* [TASK DESCRIPTION]: Reproduce the records exactly. Leave the pictures out.

* [EXTRACTED ENTRIES]:
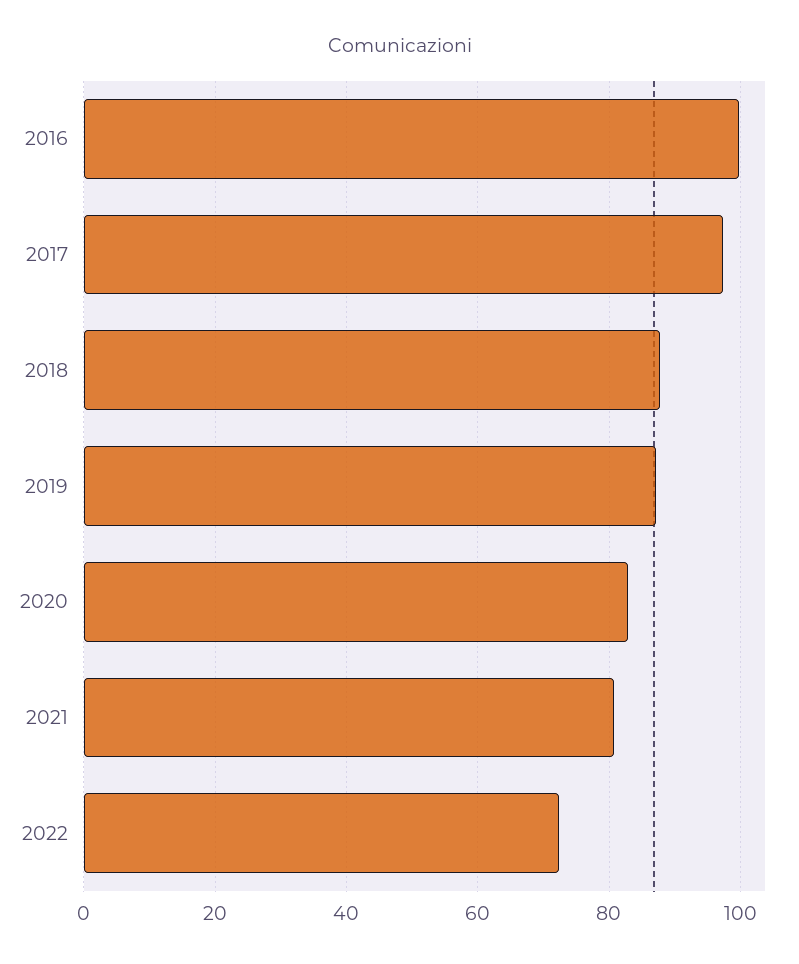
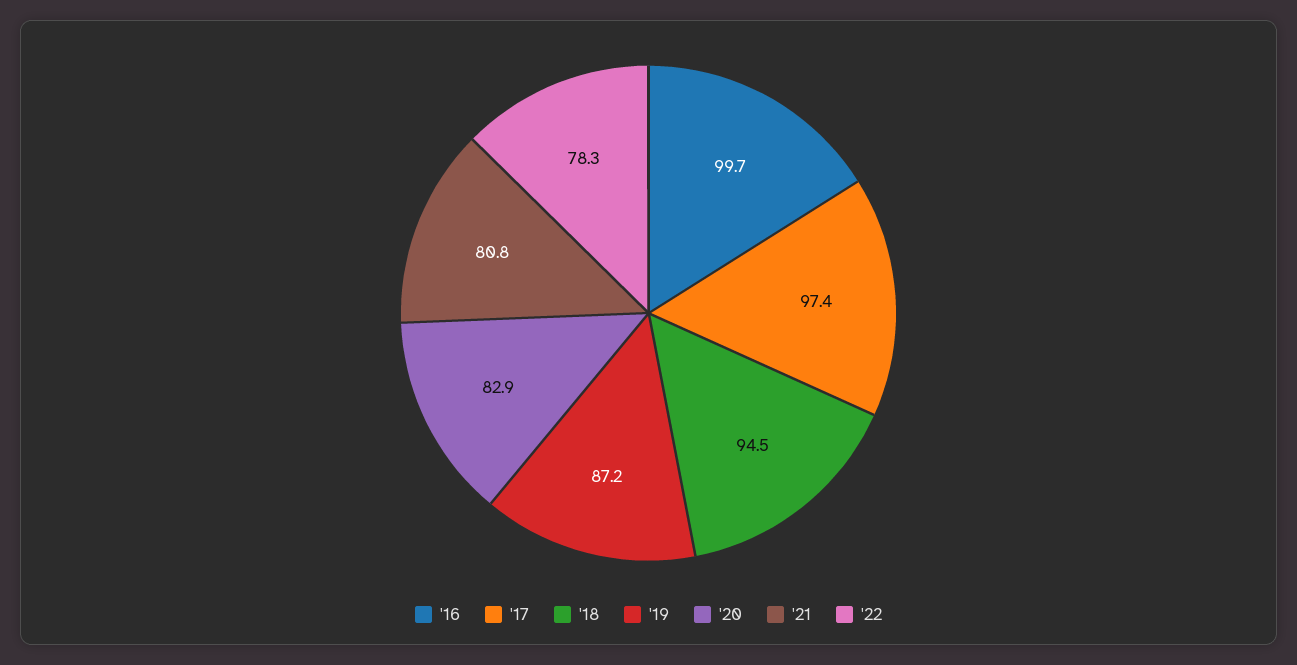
  {
    "2016": 99.7,
    "2017": 97.4,
-   "2018": 88,
+   "2018": 94.5,
    "2019": 87.2,
    "2020": 82.9,
    "2021": 80.8,
-   "2022": 72
+   "2022": 78.3
  }

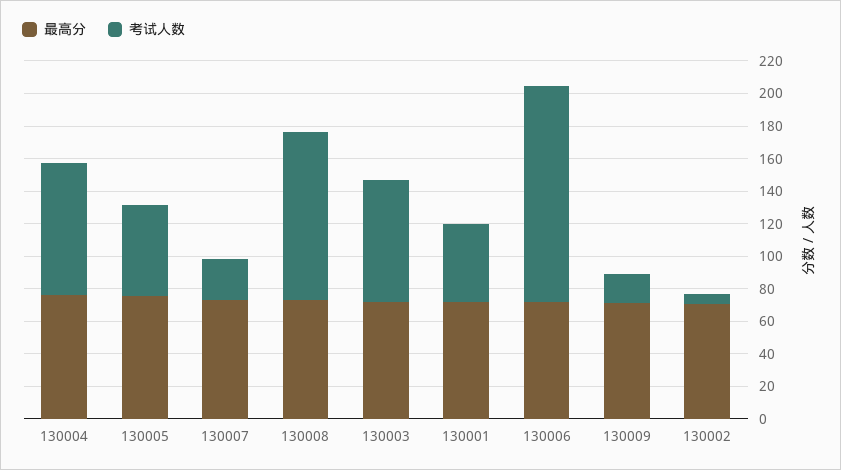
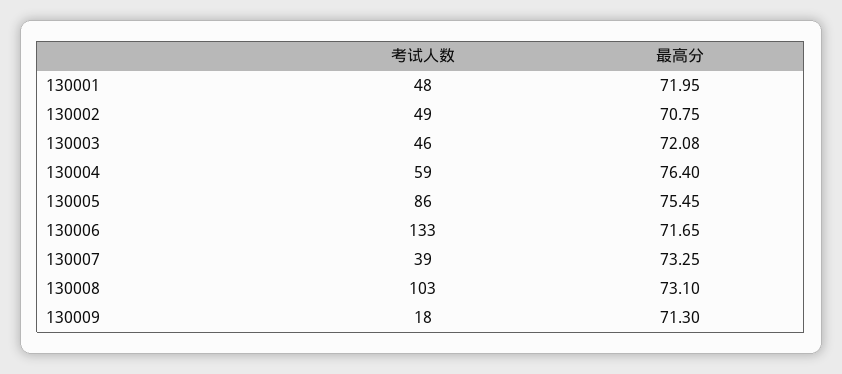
  {
    "最高分": {
      "130004": 76.4,
      "130005": 75.45,
      "130007": 73.25,
      "130008": 73.1,
      "130003": 72.08,
      "130001": 71.95,
      "130006": 71.65,
      "130009": 71.3,
      "130002": 70.75
    },
    "考试人数": {
-     "130004": 80,
+     "130004": 59,
-     "130005": 55,
+     "130005": 86,
-     "130007": 25,
+     "130007": 39,
      "130008": 103,
-     "130003": 75,
+     "130003": 46,
      "130001": 48,
      "130006": 133,
      "130009": 18,
-     "130002": 5
+     "130002": 49
    }
  }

* [ANSWER BOX]:
  {
    "2016": 99.7,
    "2017": 97.4,
-   "2018": 88,
+   "2018": 94.5,
    "2019": 87.2,
    "2020": 82.9,
    "2021": 80.8,
-   "2022": 72
+   "2022": 78.3
  }

  {
    "最高分": {
      "130004": 76.4,
      "130005": 75.45,
      "130007": 73.25,
      "130008": 73.1,
      "130003": 72.08,
      "130001": 71.95,
      "130006": 71.65,
      "130009": 71.3,
      "130002": 70.75
    },
    "考试人数": {
-     "130004": 80,
+     "130004": 59,
-     "130005": 55,
+     "130005": 86,
-     "130007": 25,
+     "130007": 39,
      "130008": 103,
-     "130003": 75,
+     "130003": 46,
      "130001": 48,
      "130006": 133,
      "130009": 18,
-     "130002": 5
+     "130002": 49
    }
  }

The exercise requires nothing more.